Third, and most uncomfortable: the people who need this framework are not the ones who will install it. Forge Protocol asks you to do harder work in exchange for getting better over time. The user who is already worried about deskilling will install it eagerly; the user who has stopped noticing the slope is unlikely to opt into the friction voluntarily. I don’t have a clean answer for this except to say that making the framework exist matters anyway. Institutional adoption — schools, universities, professional training programs — is the realistic path. Individual adoption is bonus.
If you want to try it
The repo is at github.com/lorenzofamiglini/The-Forge-Protocol-Agent. It runs as a plugin on top of Hermes Agent from Nous Research — an open-source AI agent framework that does the heavy orchestration. You can use it with Claude (via Vertex AI or Anthropic’s API), GPT, Gemini, or 100+ models through OpenRouter.
The lib/ directory is a standalone Python library with one dependency (PyYAML). If you’d rather not run the full agent stack, you can grab the mode YAML files and the SOUL prompts and drop them into any LLM. You lose the auditor and the canary, but you keep the protocol.
The full mapping from the lab’s papers to the framework’s components is in RESEARCH.md. Every design decision in the framework traces back to a specific empirical finding. Where I extrapolated beyond the research, I tried to mark it.

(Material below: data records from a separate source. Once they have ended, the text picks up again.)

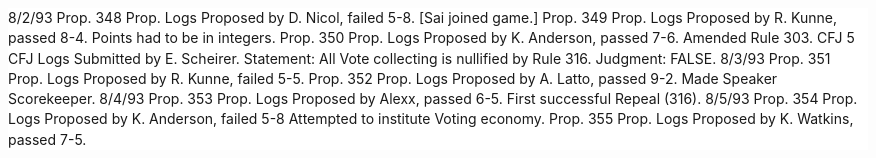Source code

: </tr>
<tr>
<td>8/2/93</td>
<td>Prop. 348</td>
<td>Prop. Logs</td>
<td>Proposed by D. Nicol, failed 5-8.</td>
</tr>
<tr>
<td colspan=4>[Sai joined game.]</td>



</tr>
<tr><td></td><td>Prop. 349</td>
<td>Prop. Logs</td>
<td>Proposed by R. Kunne, passed 8-4. Points had to be in integers.</td>

</tr>
<tr><td></td><td>Prop. 350</td>
<td>Prop. Logs</td>
<td>Proposed by K. Anderson, passed 7-6. Amended Rule 303.</td>

</tr>
<tr><td></td><td>CFJ 5</td>
<td>CFJ Logs</td>
<td>Submitted by E. Scheirer. Statement: All Vote collecting is nullified by Rule 316. Judgment: FALSE.</td>

</tr>
<tr>
<td>8/3/93</td>
<td>Prop. 351</td>
<td>Prop. Logs</td>
<td>Proposed by R. Kunne, failed 5-5.</td>
</tr>
<tr><td></td><td>Prop. 352</td>
<td>Prop. Logs</td>
<td>Proposed by A. Latto, passed 9-2. Made Speaker Scorekeeper.</td>

</tr>
<tr>
<td>8/4/93</td>
<td>Prop. 353</td>
<td>Prop. Logs</td>
<td>Proposed by Alexx, passed 6-5. First successful Repeal (316).</td>
</tr>
<tr>
<td>8/5/93</td>
<td>Prop. 354</td>
<td>Prop. Logs</td>
<td>Proposed by K. Anderson, failed 5-8 Attempted to institute Voting economy.</td>
</tr>
<tr><td></td><td>Prop. 355</td>
<td>Prop. Logs</td>
<td>Proposed by K. Watkins, passed 7-5.</td>

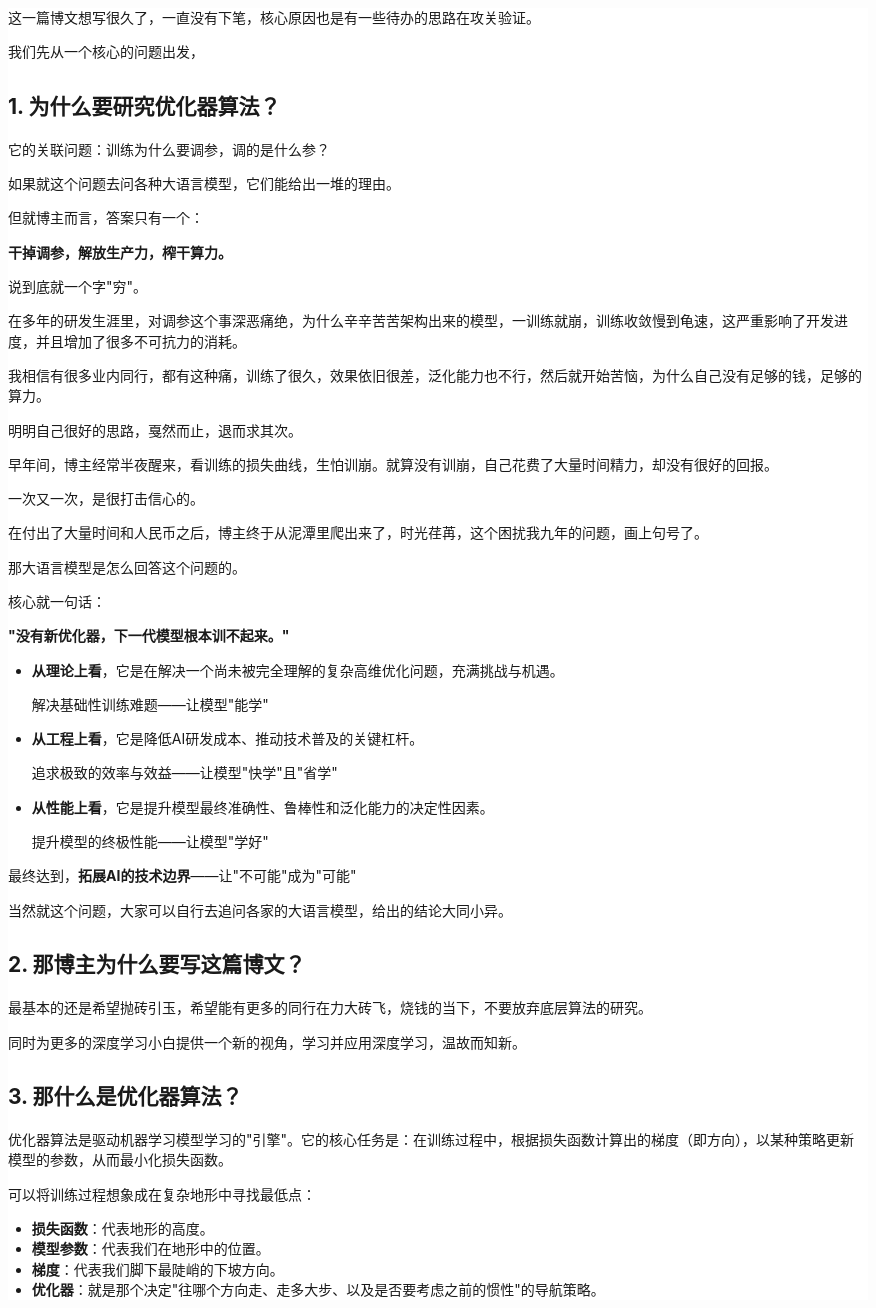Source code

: 这一篇博文想写很久了，一直没有下笔，核心原因也是有一些待办的思路在攻关验证。

我们先从一个核心的问题出发，

## 1. 为什么要研究优化器算法？

它的关联问题：训练为什么要调参，调的是什么参？

如果就这个问题去问各种大语言模型，它们能给出一堆的理由。

但就博主而言，答案只有一个：

**干掉调参，解放生产力，榨干算力。**

说到底就一个字"穷"。

在多年的研发生涯里，对调参这个事深恶痛绝，为什么辛辛苦苦架构出来的模型，一训练就崩，训练收敛慢到龟速，这严重影响了开发进度，并且增加了很多不可抗力的消耗。

我相信有很多业内同行，都有这种痛，训练了很久，效果依旧很差，泛化能力也不行，然后就开始苦恼，为什么自己没有足够的钱，足够的算力。

明明自己很好的思路，戛然而止，退而求其次。

早年间，博主经常半夜醒来，看训练的损失曲线，生怕训崩。就算没有训崩，自己花费了大量时间精力，却没有很好的回报。

一次又一次，是很打击信心的。

在付出了大量时间和人民币之后，博主终于从泥潭里爬出来了，时光荏苒，这个困扰我九年的问题，画上句号了。

那大语言模型是怎么回答这个问题的。

核心就一句话：

**"没有新优化器，下一代模型根本训不起来。"**

* **从理论上看**，它是在解决一个尚未被完全理解的复杂高维优化问题，充满挑战与机遇。

  解决基础性训练难题——让模型"能学"
* **从工程上看**，它是降低AI研发成本、推动技术普及的关键杠杆。

  追求极致的效率与效益——让模型"快学"且"省学"
* **从性能上看**，它是提升模型最终准确性、鲁棒性和泛化能力的决定性因素。

  提升模型的终极性能——让模型"学好"

最终达到，**拓展AI的技术边界**——让"不可能"成为"可能"

当然就这个问题，大家可以自行去追问各家的大语言模型，给出的结论大同小异。

## 2. 那博主为什么要写这篇博文？

最基本的还是希望抛砖引玉，希望能有更多的同行在力大砖飞，烧钱的当下，不要放弃底层算法的研究。

同时为更多的深度学习小白提供一个新的视角，学习并应用深度学习，温故而知新。

## 3. 那什么是优化器算法？

优化器算法是驱动机器学习模型学习的"引擎"。它的核心任务是：在训练过程中，根据损失函数计算出的梯度（即方向），以某种策略更新模型的参数，从而最小化损失函数。

可以将训练过程想象成在复杂地形中寻找最低点：

* **损失函数**：代表地形的高度。
* **模型参数**：代表我们在地形中的位置。
* **梯度**：代表我们脚下最陡峭的下坡方向。
* **优化器**：就是那个决定"往哪个方向走、走多大步、以及是否要考虑之前的惯性"的导航策略。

And if you build something on top of it — new modes, new auditors, integrations with Cursor or VS Code or whatever you use — I’d genuinely like to see it. The whole point of releasing this open source instead of writing yet another paper was to find out what people do with these protocols when they get to play with them in their own work. The lab’s findings were mostly in clinical decision support. The question of what happens when you apply them to a programmer’s editor, or a lawyer’s drafting tool, or a student’s study session, is wide open.
Stop outsourcing your thinking. Not because AI is bad — it isn’t — but because the part of you that does the thinking is a muscle, and muscles you don’t use get smaller.